• _Text passage_

################

Defendants also allege that Plaintiff's claim that Defendant Seymore prepared a declaration of arrest falsely claiming that Plaintiff hid a razor blade in his dictionary arose at the latest on December 3, 2018, when Plaintiff demonstrated that he knew about the alleged fabrication of an arrest report because he raised the issue to a justice court judge overseeing the related criminal charge. However, the statute of limitations for a fabricated-evidence claim like Plaintiff's does not begin to run until the criminal proceedings against him have terminated in his favor. See McDonough v. Smith, 139 S.Ct. 1249, 1255 (2019).

Plaintiff asserts that the criminal proceedings did not terminate in his favor until February 13, 2019. He signed his pleading on February 11, 2021 and a presumption arises that he delivered his complaint to prison officials for mailing the same day. See Houston v. Lack, 487 U.S. 266, 268 (1988); Campbell v. Henry, 614 F.3d 1056, 1058-59 (9th Cir. 2010). Thus, the Court finds that Plaintiff has sufficiently alleged facts from which it could be concluded that he timely filed his allegations against Defendant Seymore. Therefore, Plaintiff's motion to amend this claim is granted.

6. Claim 28 - Refusal of Medical Care on August 31, 2018

Plaintiff asserts that he was refused medical care in violation of the Fourteenth Amendment on or about August 31, 2018 when his grievance regarding his allegedly failing health, caused by round-the-clock illumination of his cell and the poor diet provided by the facility, was denied. Since this claim was filed more than two years after Plaintiff knew, or should have known, that he was injured by Defendants' actions, the claim is barred by the statute of limitations. It is therefore recommended that leave to amend be denied.

7. Claim 29 - Interference with Access to the Courts

In Claim 29, Plaintiff asserts that before September 2, 2018, Defendant Cline had disposed of Plaintiff's legal materials and had refused to preserve video surveillance. Plaintiff asserts that the failure to uphold his grievances on this issue interfered with his access to the courts and violated his First and Fourteenth Amendment rights. Since these claims were filed more than two years after Plaintiff knew, or should have known, that he was injured by Defendants' actions, they are barred by the statute of limitations. As a result, it is recommended that leave to amend be denied.

8. Claim 30 - Denying a Grievance

In Claim 30, Plaintiff alleges that Defendant Trambo responded to a grievance that he filed on November 17, 2018, complaining that two other correctional officers had assaulted Plaintiff. Plaintiff asserts that Trambo stated false information when denying the grievance. Plaintiff alleges that this violated his rights under the Fourteenth Amendment. Since this claim was filed more than two years after Plaintiff knew, or should have known, that he was injured by Defendants' actions, it is barred by the statute of limitations. As a result, it is recommended that leave to amend be denied.

################

• _Stored data_

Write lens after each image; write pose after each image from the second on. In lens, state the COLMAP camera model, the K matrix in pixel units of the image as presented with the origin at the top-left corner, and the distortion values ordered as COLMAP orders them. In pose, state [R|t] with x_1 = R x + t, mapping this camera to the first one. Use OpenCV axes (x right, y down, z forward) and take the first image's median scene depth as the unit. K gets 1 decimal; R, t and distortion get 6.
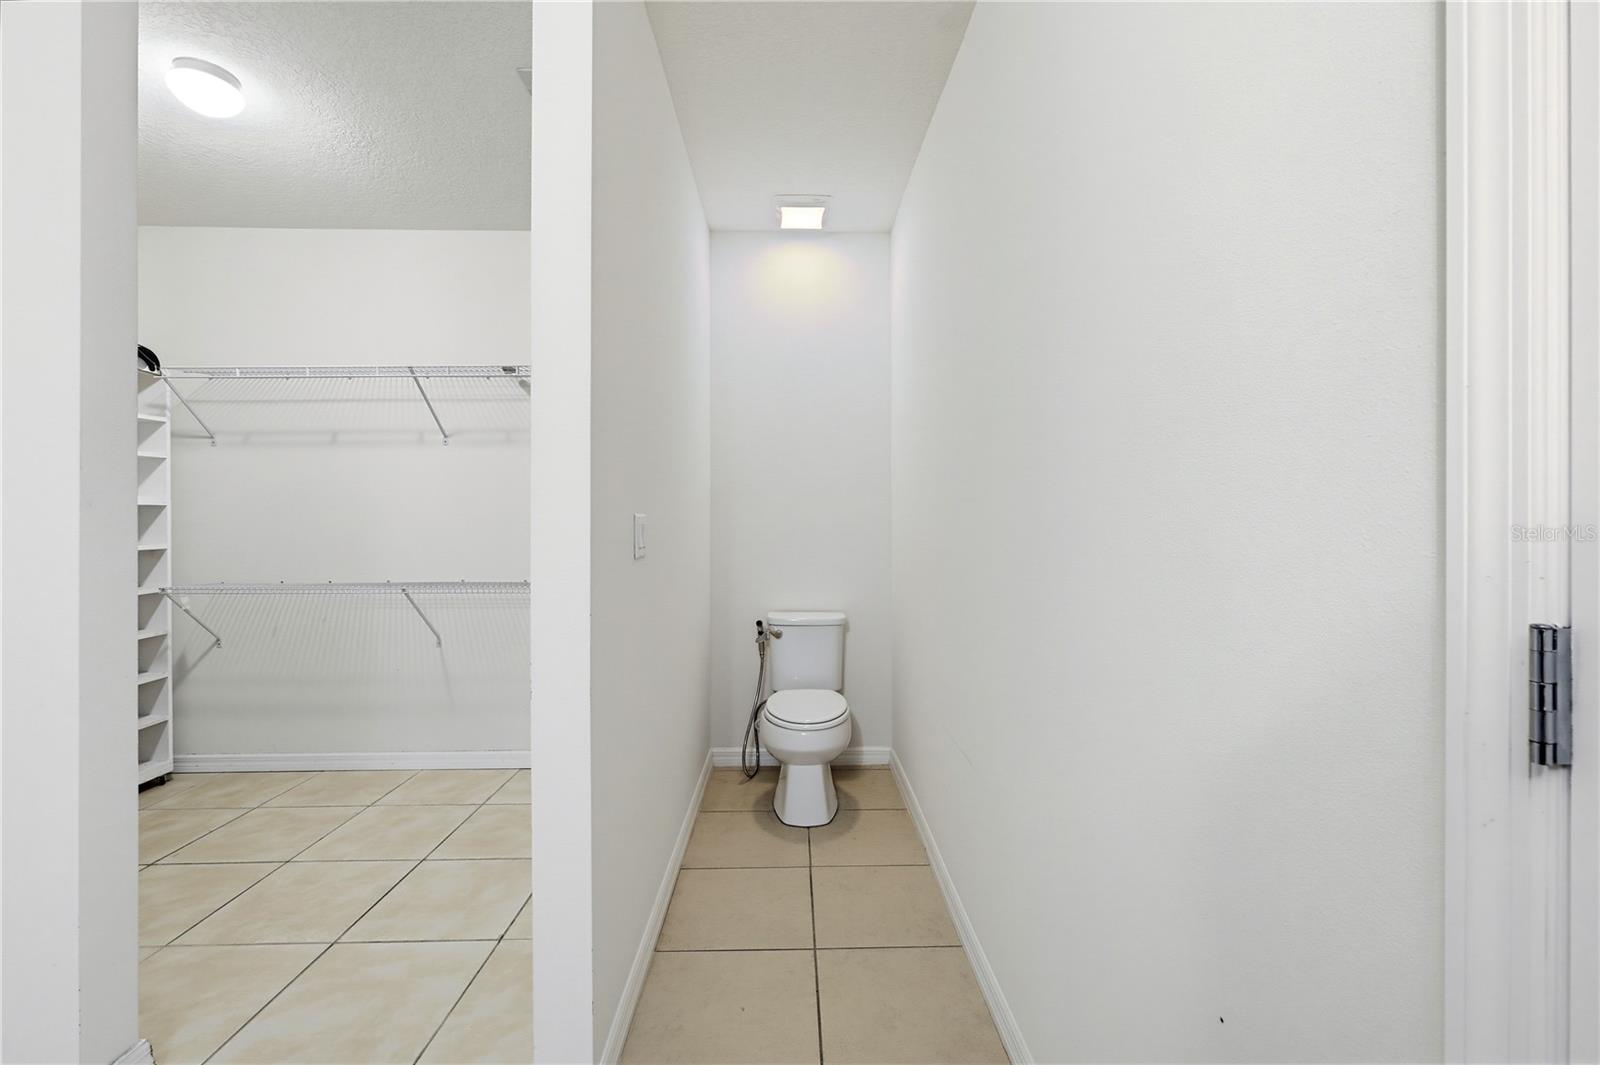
lens RADIAL K [[676.3, 0, 802.8], [0, 676.3, 521.7], [0, 0, 1]] dist [0.000928, 0.000223]
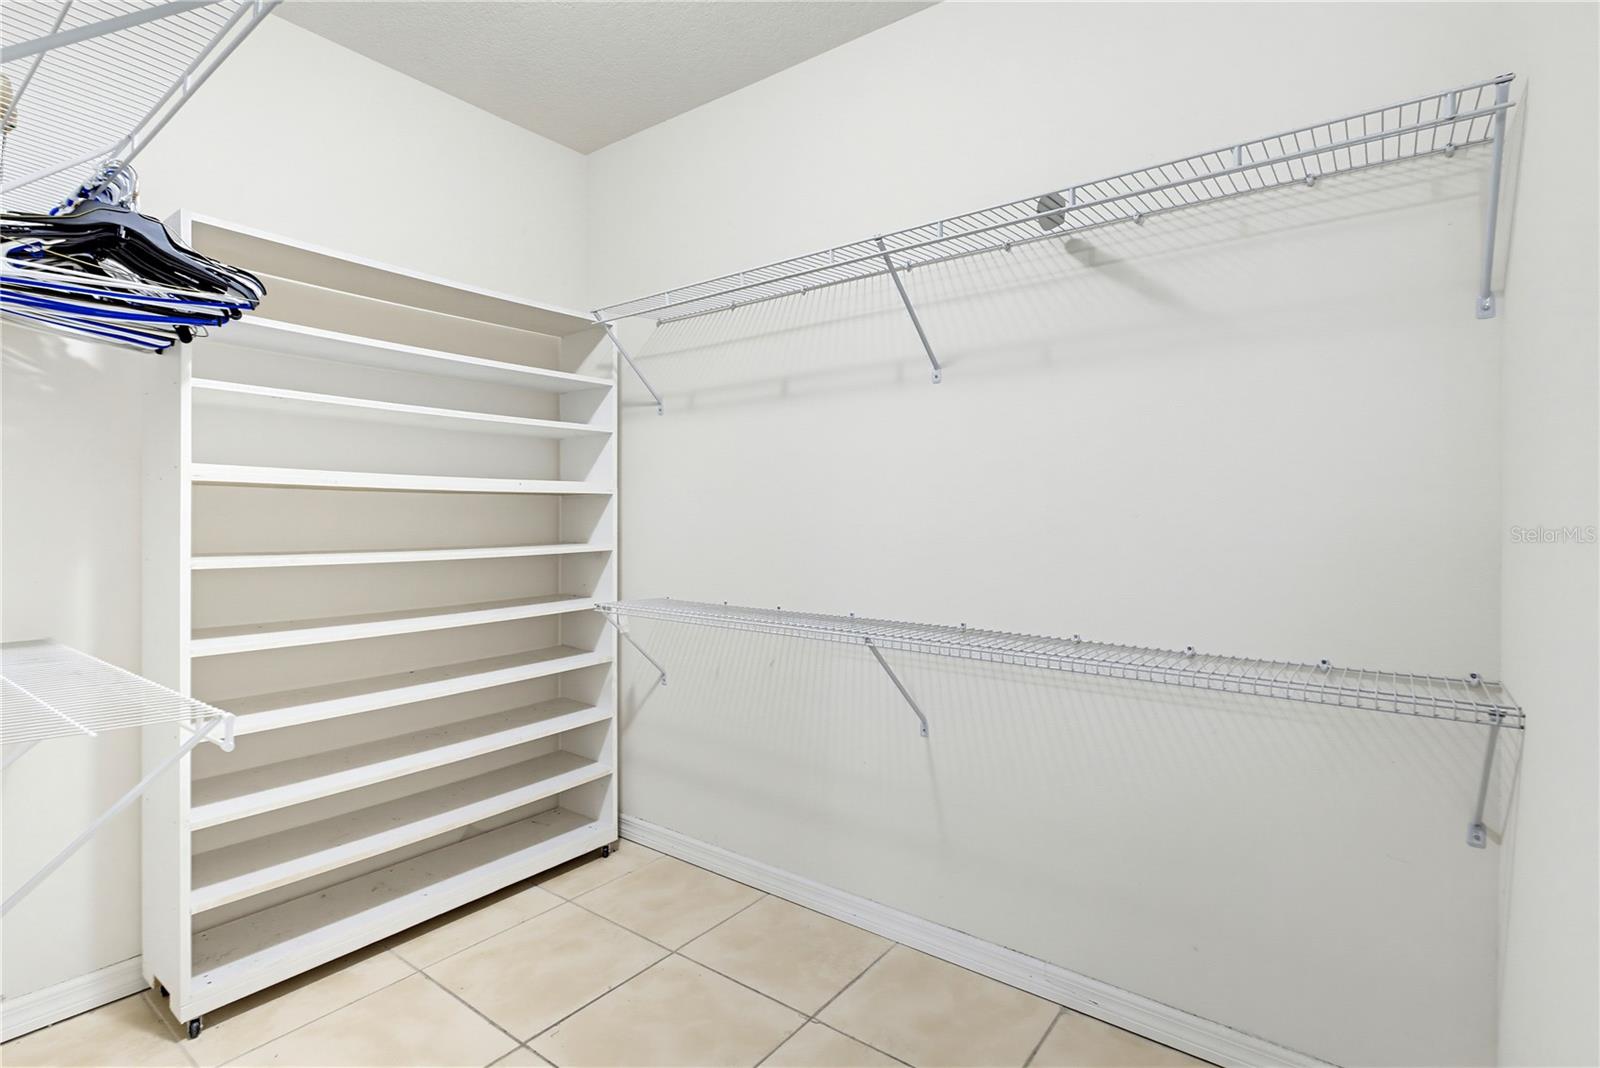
lens RADIAL K [[771.5, 0, 802.4], [0, 771.5, 515.2], [0, 0, 1]] dist [-0.002777, -0.000103]
pose [[0.784782, 0.005691, -0.619746, -0.220828], [-0.004597, 0.999984, 0.003361, -0.004042], [0.619755, 0.000211, 0.784796, 0.434105]]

################

• _What the task requires_
Could you continue the court ruling on the plaintiff's motion to amend, starting right after its paragraph on Claim 30?

• _Answer section_
9. Claim 31 - Denial of a Due Process Hearing

In Claim 31, Plaintiff asserts that he filed a grievance asserting that he had been placed in “max status disciplinary segregation” and that he had not had a due process hearing justifying the placement. Plaintiff asserts that the defendants that denied his grievance violated his Fourteenth Amendment rights. The last denial occurred on or about January 18, 2019. Since this claim was filed more than two years after Plaintiff knew, or should have known, that he was injured by Defendants' actions, it is barred by the statute of limitations. As a result, it is recommended that leave to amend be denied.

10. Equitable Estopple and Equitable Tolling

Plaintiff argues that Defendants cannot raise the statute of limitations as a defense, because they are equitably estopped by their behavior in destroying or withholding his legal materials. Alternatively, he argues that equitable tolling should apply. Generally, since state law principles govern the limitations period for § 1983 claims, state law principles also govern whether equitable estopple and tolling apply. See Wallace v. Kato, 549 U.S. 384, 394 (2007); Blanas, 393 F.3d at 927.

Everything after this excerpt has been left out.